© New Zealand Broadcasting School 2020

COVID-19: Mormons forced to return home

Mitch Redman
Elder Brigham Riwai Couch
Brigham Riwai-Couch returned home at the end of March, but had to social distance from his whānau.   The Church of Jesus Christ of Latter-day Saints NZ

Thousands of Mormons were placed across the globe when COVID-19 struck, meaning some were rushed home before their two-year mission was completed.

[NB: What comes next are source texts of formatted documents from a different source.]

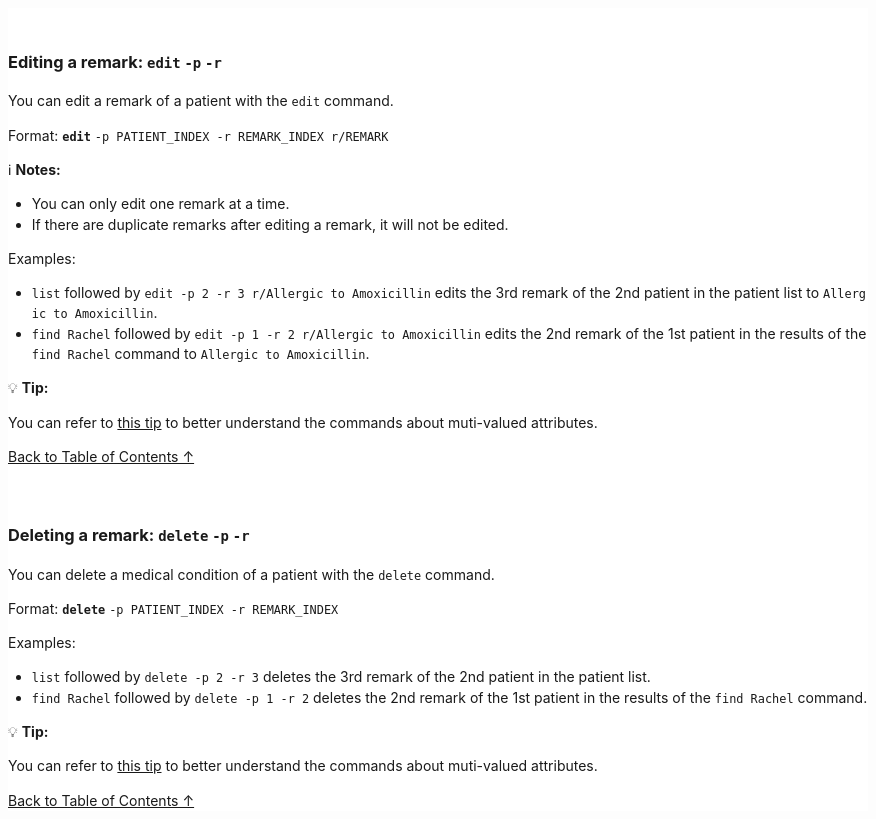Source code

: <br>

### Editing a remark: `edit` `-p` `-r`

You can edit a remark of a patient with the `edit` command.

Format: **`edit`** `-p PATIENT_INDEX -r REMARK_INDEX r/REMARK`

<div markdown="block" class="alert alert-info">

:information_source: **Notes:**
* You can only edit one remark at a time.
* If there are duplicate remarks after editing a remark, it will not be edited.

</div>

Examples:
* `list` followed by `edit -p 2 -r 3 r/Allergic to Amoxicillin` edits the 3rd remark of the 2nd patient in the patient list to `Allergic to Amoxicillin`.
* `find Rachel` followed by `edit -p 1 -r 2 r/Allergic to Amoxicillin` edits the 2nd remark of the 1st patient in the results of the `find Rachel` command to `Allergic to Amoxicillin`.

<div markdown="block" class="alert alert-success">

:bulb: **Tip:**

You can refer to [this tip](#edit-multi-valued-attributes) to better understand the commands about muti-valued attributes.

</div>

[Back to Table of Contents ↑](https://ay2223s1-cs2103t-t12-4.github.io/tp/UserGuide.html#table-of-contents)

<br>

### Deleting a remark: `delete` `-p` `-r`

You can delete a medical condition of a patient with the `delete` command.

Format: **`delete`** `-p PATIENT_INDEX -r REMARK_INDEX`

Examples:
* `list` followed by `delete -p 2 -r 3` deletes the 3rd remark of the 2nd patient in the patient list.
* `find Rachel` followed by `delete -p 1 -r 2` deletes the 2nd remark of the 1st patient in the results of the `find Rachel` command.

<div markdown="block" class="alert alert-success">

:bulb: **Tip:**

You can refer to [this tip](#edit-multi-valued-attributes) to better understand the commands about muti-valued attributes.

</div>

[Back to Table of Contents ↑](https://ay2223s1-cs2103t-t12-4.github.io/tp/UserGuide.html#table-of-contents)
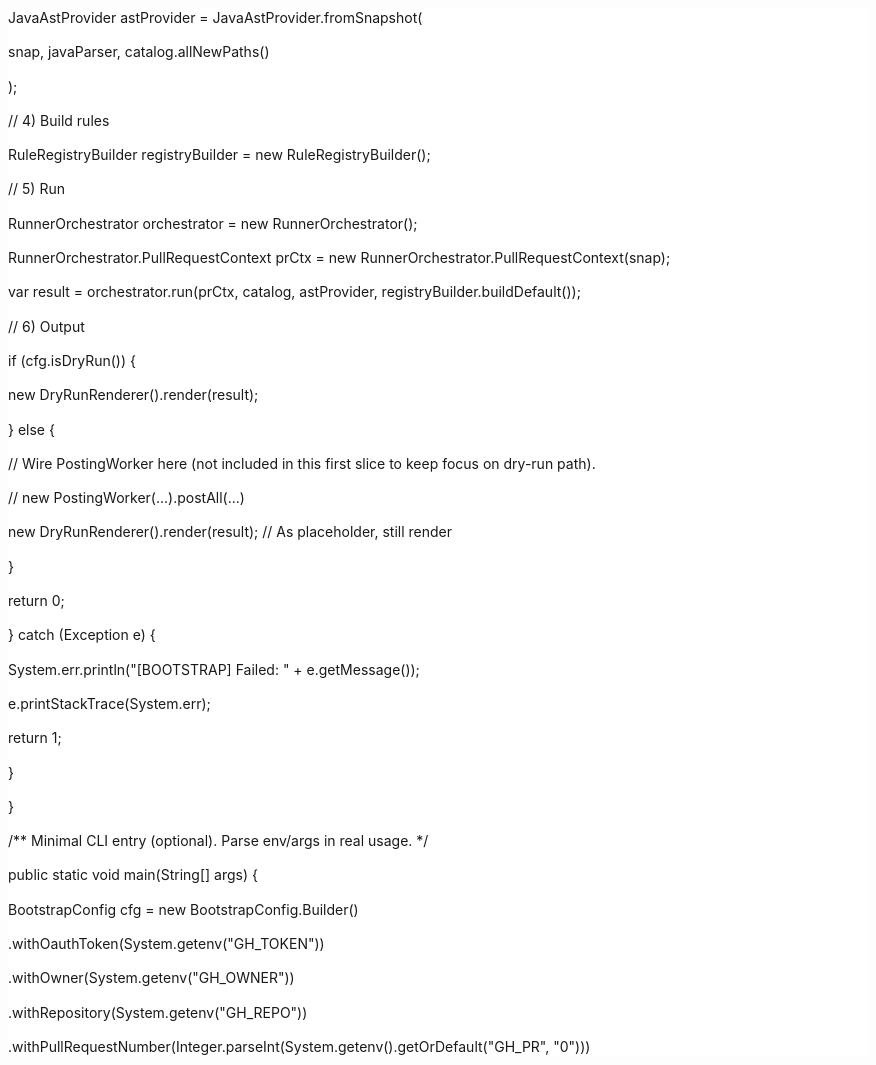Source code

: JavaAstProvider astProvider = JavaAstProvider.fromSnapshot(

snap, javaParser, catalog.allNewPaths()

);

// 4) Build rules

RuleRegistryBuilder registryBuilder = new RuleRegistryBuilder();

// 5) Run

RunnerOrchestrator orchestrator = new RunnerOrchestrator();

RunnerOrchestrator.PullRequestContext prCtx = new
RunnerOrchestrator.PullRequestContext(snap);

var result = orchestrator.run(prCtx, catalog, astProvider,
registryBuilder.buildDefault());

// 6) Output

if (cfg.isDryRun()) {

new DryRunRenderer().render(result);

} else {

// Wire PostingWorker here (not included in this first slice to keep
focus on dry-run path).

// new PostingWorker(\...).postAll(\...)

new DryRunRenderer().render(result); // As placeholder, still render

}

return 0;

} catch (Exception e) {

System.err.println(\"\[BOOTSTRAP\] Failed: \" + e.getMessage());

e.printStackTrace(System.err);

return 1;

}

}

/\*\* Minimal CLI entry (optional). Parse env/args in real usage. \*/

public static void main(String\[\] args) {

BootstrapConfig cfg = new BootstrapConfig.Builder()

.withOauthToken(System.getenv(\"GH_TOKEN\"))

.withOwner(System.getenv(\"GH_OWNER\"))

.withRepository(System.getenv(\"GH_REPO\"))

.withPullRequestNumber(Integer.parseInt(System.getenv().getOrDefault(\"GH_PR\",
\"0\")))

For one Christchurch teenager, that meant he had to pack his things at short notice and get home whilst international travel was still an option. 

Brigham Riwai-Couch had been in the Philippines almost a year and spent much of his time in the countryside where there was limited access to phone reception. 

This meant that news of a global pandemic was slow to travel, and information was being passed through word of mouth. 

"I had no clear insight into what was happening initially, we were kind of blind. So when it all came out it was a massive shock," Riwai-Couch said. 

The Philippines were given two days' notice before lockdown was put in place, which saw hundreds of missionaries shuttled in vans to a central location back in the county's capital city Manilla.

Whist commercial flights were still available for those returning to New Zealand, Australia, and the Pacific Islands, the church had to charter flights to the United States to get their missionaries home. 

Those of The Church of Jesus Christ of Latter-Day Saints are encouraged to serve their missions for two years, however that has been cut short, and it's unclear what will happen once Coronavirus settles down. 

"It is still kind of cloudy what happens now. There is talk we might be reassigned in the North Island, but at the moment it is all over."

In the meantime, Riwai-Couch is happy to be back home with family after having to self-isolate on his return. Once lockdown levels are lowered, he is excited about returning to rugby and catching up with friends.